The Goodwin Dining Center in Wellman was a special place in the lives of Grace and Gladys Miller. The two women were fixtures in the center in the later years of their lives.

Sunday relatives and friends of the two Wellman natives gathered to remember the women and tell stories of their lives.

“This was Grace’s home,” Director Leroy Powell said. “She was here at 8 o’clock every morning.”

“There was no two like them,” cousin Arlene Miller said.

The two sisters lived together in their home just east of downtown Wellman. Until his death in 1994, their father Ortis, who operated Miller’s Feed Service, lived in the home they moved to in 1928.

Several people recalled seeing the television in the house tuned to college basketball games, which the two women loved watching – Ortis, Grace and Gladys each sitting in their respective chairs.

Gladys was 89 when she died in 2014, and Grace was 93 when she died in 2018.

Gladys had a driver’s license; Grace never did. Gladys would drive, and Grace would read the map and provide directions.

After Gladys moved to Parkview, Grace moved to an apartment and walked to the senior center each day where she arrived promptly at 8 a.m. to start the coffee.

Jean Schneider, whose mother was a cousin, said, “I knew them since I was a little girl.”

For the last 10 years of Grace’s life, Schneider took care of her.

“I learned a lot from her,” she said. “She’s a very patient person. She’d never get too excited; she was always calm.”

Powell recalled Grace did not talk much; she listened a lot.

Gladys talked even less.

“Gladys was always real quiet,” Powell said. “I don’t know if she said 10 words the entire time I was here.”

A plaque with the sisters’ pictures will hang on the wall and tell the story of their years of volunteer work at the senior center.

The information comes from a 2002 article in the Wellman Advance.

It tells how they volunteered at the center for almost 20 years.
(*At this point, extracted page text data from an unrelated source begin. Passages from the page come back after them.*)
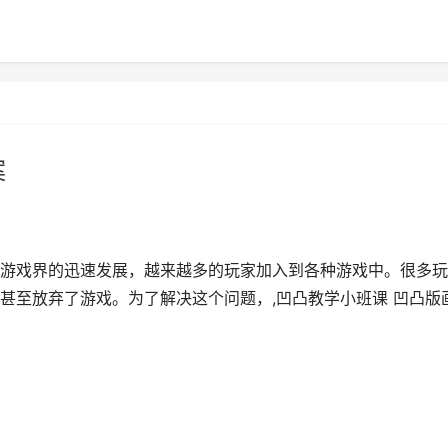
案
游戏界的迅速发展，越来越多的玩家加入到各种游戏中。很多玩
甚至放弃了游戏。为了解决这个问题，,凹凸教学小班课 凹凸版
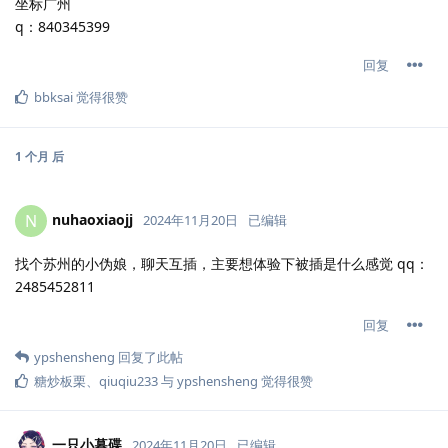
坐标广州
q：840345399
回复
bbksai
觉得很赞
1 个月
后
nuhaoxiaojj
N
2024年11月20日
已编辑
找个苏州的小伪娘，聊天互插，主要想体验下被插是什么感觉 qq：
2485452811
回复
ypshensheng
回复了此帖
糖炒板栗
、
qiuqiu233
与
ypshensheng
觉得很赞
一只小暮碟
2024年11月20日
已编辑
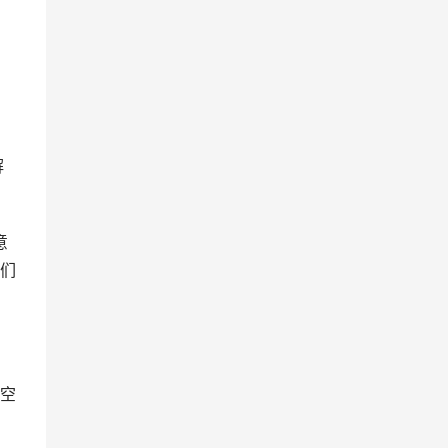
们
空
，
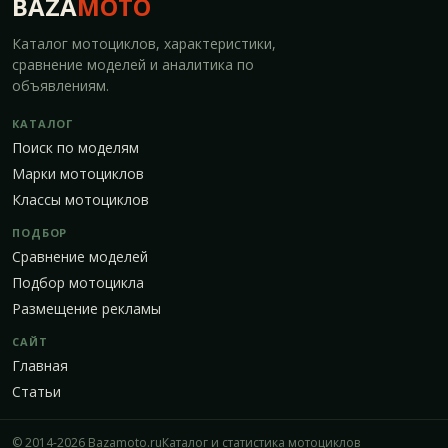
BAZA
MOTO
Каталог мотоциклов, характеристики,
сравнение моделей и аналитика по
объявлениям.
КАТАЛОГ
Поиск по моделям
Марки мотоциклов
Классы мотоциклов
ПОДБОР
Сравнение моделей
Подбор мотоцикла
Размещение рекламы
САЙТ
Главная
Статьи
© 2014-2026 Bazamoto.ru
Каталог и статистика мотоциклов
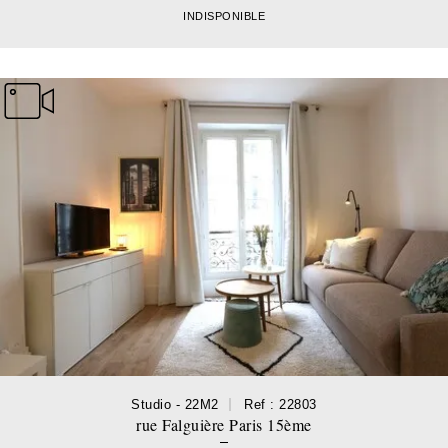
INDISPONIBLE
Studio - 22M2
Ref : 22803
rue Falguière Paris 15ème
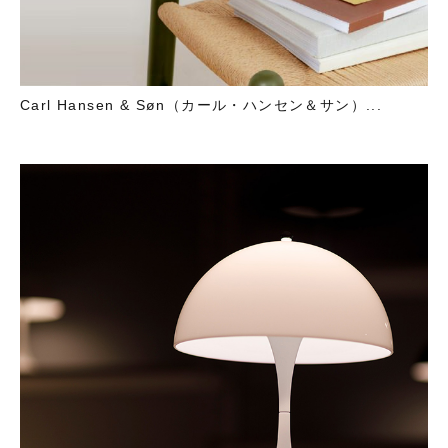
Carl Hansen & Søn（カール・ハンセン＆サン）...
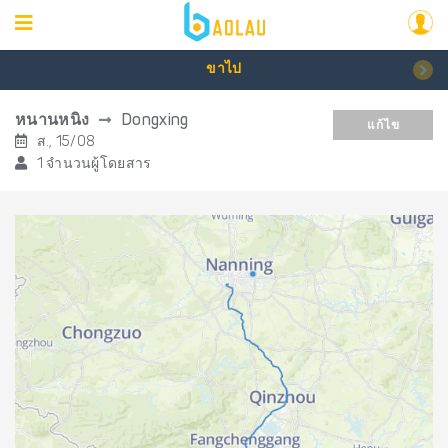
ขาไป
หนานหนิง
Dongxing
แก้ไข
ส., 15/08
1 จำนวนผู้โดยสาร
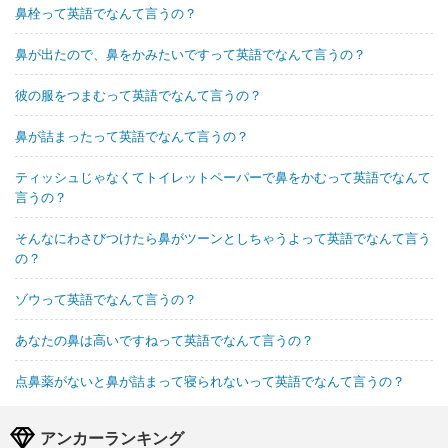
鼻栓って英語でなんて言うの？
鼻が出たので、鼻をかみたいですって英語でなんて言うの？
彼の服をつまむって英語でなんて言うの？
鼻が詰まったって英語でなんて言うの？
ティッシュじゃなくてトイレットペーパーで鼻をかむって英語でなんて
言うの？
そんなにわさびつけたら鼻がツーンとしちゃうよって英語でなんて言う
の？
ゾウって英語でなんて言うの？
あなたの鼻は高いですねって英語でなんて言うの？
点鼻薬がないと鼻が詰まって寝られないって英語でなんて言うの？
アンカーランキング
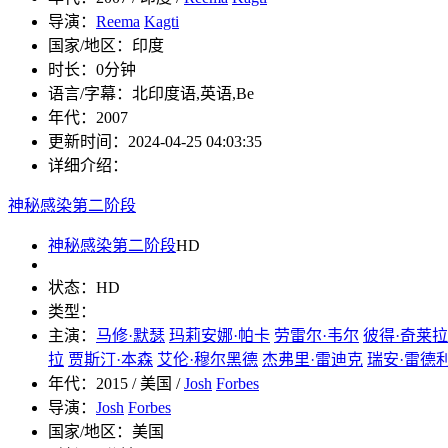
导演：
Reema
Kagti
国家/地区：
印度
时长：
0分钟
语言/字幕：
北印度语,英语,Be
年代：
2007
更新时间：
2024-04-25 04:03:35
详细介绍：
神秘感染第二阶段
神秘感染第二阶段
HD
状态：
HD
类型：
主演：
马修·默瑟
玛莉安娜·帕卡
劳雷尔·韦尔
彼得·奇莱拉
拉
贾斯汀·本森
艾伦·穆尔黑德
杰弗里·雷迪克
瑞安·雷德
年代：
2015 / 美国 /
Josh
Forbes
导演：
Josh
Forbes
国家/地区：
美国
The two were honored as outstanding senior volunteers in Washington County in 2002.

The story tells how they arrived at the center each day to set up tables and help in the kitchen. For years they washed dishes every day until the center bought a dishwasher.

More than two dozen people attended the open house to remember the sisters Sunday and share stories.

“I’m sure all of you were an important part of her life,” Powell said.